Since its opening, Danny Thomas vowed the hospital would treat patients regardless of race, religion or ability to pay. The hospital also committed itself to hiring African Americans not just as service employees, but as researchers, doctors and nurses.

Breaking Barriers in Education

Doctor and nurse with paient

John Wesley Smith, MD joined St. Jude in 1965, at a time when few Black physicians treated white patients.

Within the St. Jude Children’s Research Hospital Graduate School of Biomedical Sciences, we build on this strong history, which includes pioneers in education as well as medicine.
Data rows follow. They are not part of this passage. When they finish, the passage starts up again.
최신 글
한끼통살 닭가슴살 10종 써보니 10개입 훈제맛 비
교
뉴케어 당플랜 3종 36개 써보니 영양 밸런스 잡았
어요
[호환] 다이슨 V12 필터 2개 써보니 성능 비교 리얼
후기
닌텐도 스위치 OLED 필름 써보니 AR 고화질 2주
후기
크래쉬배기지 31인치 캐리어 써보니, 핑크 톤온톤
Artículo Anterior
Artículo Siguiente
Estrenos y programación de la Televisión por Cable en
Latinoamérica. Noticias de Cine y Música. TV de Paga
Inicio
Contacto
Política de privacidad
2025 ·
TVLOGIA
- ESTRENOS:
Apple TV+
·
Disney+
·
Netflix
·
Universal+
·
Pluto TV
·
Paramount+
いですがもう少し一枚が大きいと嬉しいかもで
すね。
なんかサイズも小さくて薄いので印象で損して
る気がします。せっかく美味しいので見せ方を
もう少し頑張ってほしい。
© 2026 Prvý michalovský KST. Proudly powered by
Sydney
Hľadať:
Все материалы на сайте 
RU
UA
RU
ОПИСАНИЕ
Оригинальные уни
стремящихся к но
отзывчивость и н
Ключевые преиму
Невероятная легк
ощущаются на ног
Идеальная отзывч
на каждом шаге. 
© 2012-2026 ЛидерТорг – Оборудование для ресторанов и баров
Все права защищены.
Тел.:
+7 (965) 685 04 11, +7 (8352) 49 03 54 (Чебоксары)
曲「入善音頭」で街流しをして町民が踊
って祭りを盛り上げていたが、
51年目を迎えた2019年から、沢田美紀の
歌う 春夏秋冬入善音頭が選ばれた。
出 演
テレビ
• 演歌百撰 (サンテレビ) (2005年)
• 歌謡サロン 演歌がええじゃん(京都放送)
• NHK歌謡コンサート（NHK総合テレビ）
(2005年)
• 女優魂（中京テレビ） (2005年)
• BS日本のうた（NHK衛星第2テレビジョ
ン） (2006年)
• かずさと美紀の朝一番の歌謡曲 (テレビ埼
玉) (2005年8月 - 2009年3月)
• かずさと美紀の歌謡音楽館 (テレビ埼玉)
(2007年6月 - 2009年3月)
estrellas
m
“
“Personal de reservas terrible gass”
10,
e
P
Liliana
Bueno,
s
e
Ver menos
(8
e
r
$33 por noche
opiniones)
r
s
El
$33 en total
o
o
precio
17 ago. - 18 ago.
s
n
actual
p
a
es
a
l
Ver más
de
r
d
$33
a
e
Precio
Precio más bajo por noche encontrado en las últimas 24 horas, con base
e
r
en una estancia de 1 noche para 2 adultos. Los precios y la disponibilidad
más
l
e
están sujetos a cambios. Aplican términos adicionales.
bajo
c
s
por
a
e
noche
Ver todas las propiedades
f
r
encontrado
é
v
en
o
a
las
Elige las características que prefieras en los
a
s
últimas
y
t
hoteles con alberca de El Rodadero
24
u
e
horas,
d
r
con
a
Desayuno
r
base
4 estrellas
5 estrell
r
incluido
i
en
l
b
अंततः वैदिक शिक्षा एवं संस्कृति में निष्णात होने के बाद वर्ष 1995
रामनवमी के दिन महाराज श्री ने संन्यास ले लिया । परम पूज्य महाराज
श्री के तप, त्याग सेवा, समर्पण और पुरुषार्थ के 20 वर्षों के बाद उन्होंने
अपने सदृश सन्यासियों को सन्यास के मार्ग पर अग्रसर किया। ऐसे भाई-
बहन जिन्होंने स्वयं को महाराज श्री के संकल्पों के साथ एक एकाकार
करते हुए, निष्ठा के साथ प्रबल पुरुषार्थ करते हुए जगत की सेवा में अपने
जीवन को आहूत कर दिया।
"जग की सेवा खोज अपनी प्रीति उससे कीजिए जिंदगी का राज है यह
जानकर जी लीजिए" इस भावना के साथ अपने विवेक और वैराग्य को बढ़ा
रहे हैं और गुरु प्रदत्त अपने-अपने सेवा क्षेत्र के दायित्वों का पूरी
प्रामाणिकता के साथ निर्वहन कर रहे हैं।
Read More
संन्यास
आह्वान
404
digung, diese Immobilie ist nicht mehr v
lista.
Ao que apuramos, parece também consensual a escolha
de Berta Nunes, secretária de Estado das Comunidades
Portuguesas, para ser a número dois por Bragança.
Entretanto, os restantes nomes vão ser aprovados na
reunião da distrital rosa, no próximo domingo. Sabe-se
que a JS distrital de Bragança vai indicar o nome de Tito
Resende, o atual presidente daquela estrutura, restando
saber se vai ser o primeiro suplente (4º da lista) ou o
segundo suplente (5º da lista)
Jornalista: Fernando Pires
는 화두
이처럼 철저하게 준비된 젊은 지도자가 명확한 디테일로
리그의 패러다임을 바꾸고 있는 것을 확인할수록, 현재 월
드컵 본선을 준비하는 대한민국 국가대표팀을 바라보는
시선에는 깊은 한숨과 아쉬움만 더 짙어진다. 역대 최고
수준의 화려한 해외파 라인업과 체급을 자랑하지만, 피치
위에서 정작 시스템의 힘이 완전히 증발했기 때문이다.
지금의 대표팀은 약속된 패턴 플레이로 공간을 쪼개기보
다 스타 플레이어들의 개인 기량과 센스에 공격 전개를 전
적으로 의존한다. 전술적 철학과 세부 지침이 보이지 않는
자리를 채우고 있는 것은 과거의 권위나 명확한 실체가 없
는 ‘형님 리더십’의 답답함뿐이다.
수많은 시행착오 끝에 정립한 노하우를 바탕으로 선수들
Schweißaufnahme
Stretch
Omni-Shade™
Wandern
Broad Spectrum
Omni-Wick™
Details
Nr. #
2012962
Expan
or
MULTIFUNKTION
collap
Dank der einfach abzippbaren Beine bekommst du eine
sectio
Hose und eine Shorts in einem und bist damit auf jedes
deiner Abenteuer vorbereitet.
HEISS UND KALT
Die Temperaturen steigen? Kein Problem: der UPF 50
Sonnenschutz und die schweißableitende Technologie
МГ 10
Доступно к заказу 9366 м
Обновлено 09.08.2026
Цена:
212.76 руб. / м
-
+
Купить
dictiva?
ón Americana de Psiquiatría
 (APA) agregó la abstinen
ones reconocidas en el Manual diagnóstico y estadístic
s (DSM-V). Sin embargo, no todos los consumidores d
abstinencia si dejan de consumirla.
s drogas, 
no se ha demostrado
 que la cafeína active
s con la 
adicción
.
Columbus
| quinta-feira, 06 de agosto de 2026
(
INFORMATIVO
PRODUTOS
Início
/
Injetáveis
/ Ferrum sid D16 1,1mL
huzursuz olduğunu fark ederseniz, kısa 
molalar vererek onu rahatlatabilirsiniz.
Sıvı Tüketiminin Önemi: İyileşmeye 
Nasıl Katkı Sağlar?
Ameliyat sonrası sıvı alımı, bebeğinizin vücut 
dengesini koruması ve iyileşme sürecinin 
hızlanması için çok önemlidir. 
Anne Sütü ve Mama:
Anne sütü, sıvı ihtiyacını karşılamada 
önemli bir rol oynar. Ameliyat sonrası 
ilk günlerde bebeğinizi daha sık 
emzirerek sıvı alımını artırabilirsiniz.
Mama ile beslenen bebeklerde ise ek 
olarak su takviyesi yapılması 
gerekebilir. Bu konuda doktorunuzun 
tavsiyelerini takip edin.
In 1965, John Wesley Smith, MD, was only three years out of medical school when he agreed to move to the South and join an upstart hospital during an era of intense social unrest. When Smith was not working in the lab or clinic, he served as an instructor of microbiology at the University of Tennessee College of Medicine.

Former St. Jude Director Donald Pinkel, MD, recalled the first time Smith lectured to the medical students, Allan Granoff, MD, peeked in to see the reaction.

“John got up there, and they all looked with utter amazement in their faces at this Black professor that was going to give them this lecture. Then as soon as John opened his mouth, they were down in their notes, taking down everything he said. … Typical medical students!” he recalled.

Building a More Inclusive Future

More recently, we have begun a concerted, thorough and intentional effort to advance diversity and strengthen our inclusivity at St. Jude Children’s Hospital.

The Diversity and Inclusion Office serves as the consistent driver for diversity and inclusion efforts throughout the institution. These efforts include a multi-phased project to improve tools, practices and data gathering. Within the Graduate School, our students are organizing events and making sure all students are visible and their experiences valued.

Research that Makes a Difference

The first research grant St. Jude received was for sickle cell disease. In 1983, a St. Jude patient with leukemia who also had sickle cell disease was the world’s first person to be cured of the disease through a stem cell/bone marrow transplant.

More recently, St. Jude has led the local efforts of the national initiative to end the HIV epidemic.

In November 2019, St. Jude hosted a meeting to discuss the challenges and issues that prevent patients from receiving regular care, share successful innovative approaches and discuss potential solutions to help reduce HIV rates. St. Jude has a goal of zero new cases in Shelby County, where St. Jude is located, by 2030.